Jetzt bin ich allerdings von deinem Grundgedanken, dass du dich von der Ziel- und Absichtslosigkeit entlastet fühlst, völlig abgekommen und ins Theoretische gerutscht. Ich kehre dahin zurück, hänge den Gedanken der Entlastung aber an etwas aus meiner eigenen momentanen Lebenswirklichkeit. Und da ist es so, dass ich in den letzten Jahren das Gefühl hatte, dass eine Befreiung auf die nächste folgte, Schlag auf Schlag. Das ist vermutlich zum einen die ganz normale Entwicklung des Alterns, hat zum anderen mit einer Reihe von Ereignissen zu tun (Tod meines Mannes, Herzstillstand, Arbeit mit den geistig Behinderten) und wurde und wird zum dritten durch meine Begegnung mit Zen enorm verstärkt.

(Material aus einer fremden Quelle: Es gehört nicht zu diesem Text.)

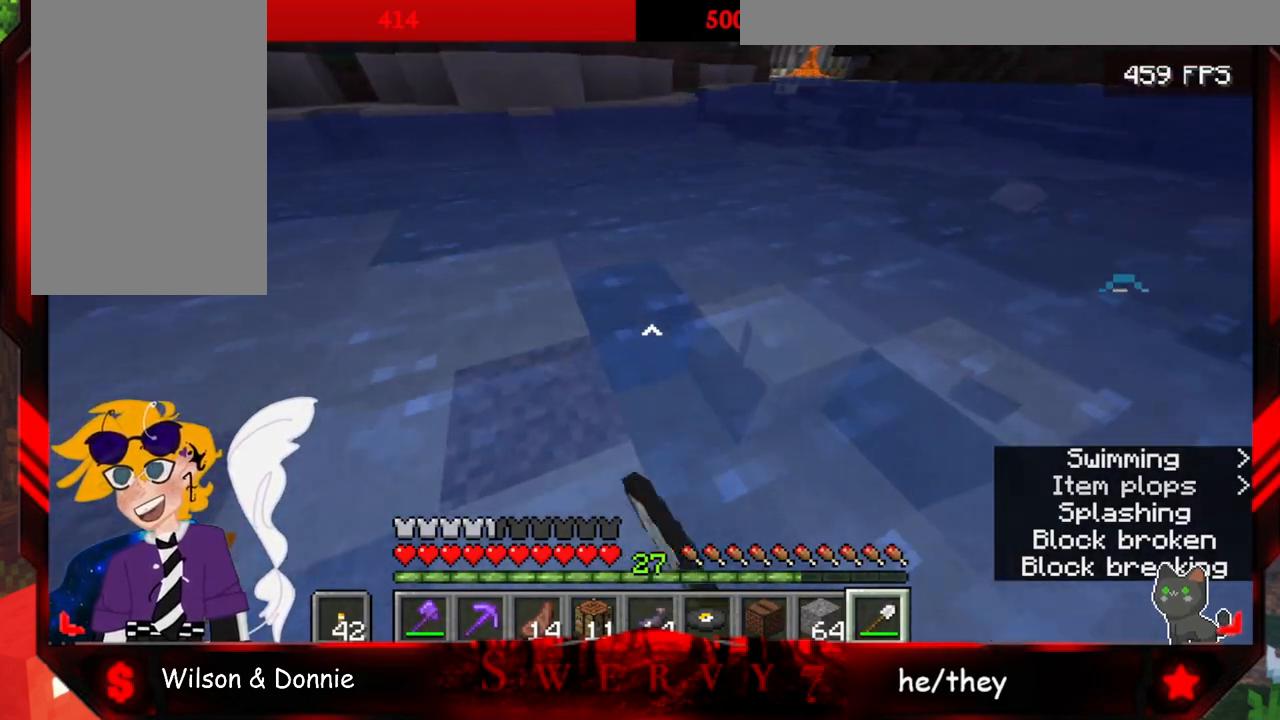
{"keys": ["w"], "mouse": ["left"], "events": [[117, "a", "up"]]}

Aber auch damit schreibe ich wohl an dem vorbei, was du gemeint hast, denn das hat bei mir ja wenig mit Ziel- und Absichtslosigkeit zu tun. Oder vielleicht doch? Meine jetzigen Lebensumstände sind ja weiß Gott nicht von mir so vorausgesehen, geschweige denn geplant worden. Aber jetzt beginne ich mich zu vertüdeln ...

 

Staunen

Meine derzeitige Rückkehr in das philosophische Denken hat mir, da bin ich sicher, das Wunderbare des Denkens wieder nahegebracht und daher rührt meine Frage nach dem „Geist im Körper“. Wir hatten in Verbindung mit dem ZaZen über die Funktion des Gehirns gesprochen, nämlich die zu denken. Es denkt eben. Weiter nichts. Und so fließen die Ströme von Gedanken, ohne dass wir uns ihrer bewusst sind. Aber darüberhinaus entwickeln wir eben auch die bewussten, die reflektierenden Gedanken, wir ziehen logische Schlüsse, wir verleihen den Gedanken Kontur und Schärfe. Dies hat mich neuerlich fasziniert.

Das Staunen ist laut Platon der Anfang aller Philosophie! :-) Und gerade kommt mir der Gedanke: Das Staunen ist auch der Anfang der Liebe zur Welt, im Kleinen und im Großen. Jedenfalls bei mir. 🌾

B.



Kommentar hinzufügen

Kommentare

Es gibt noch keine Kommentare.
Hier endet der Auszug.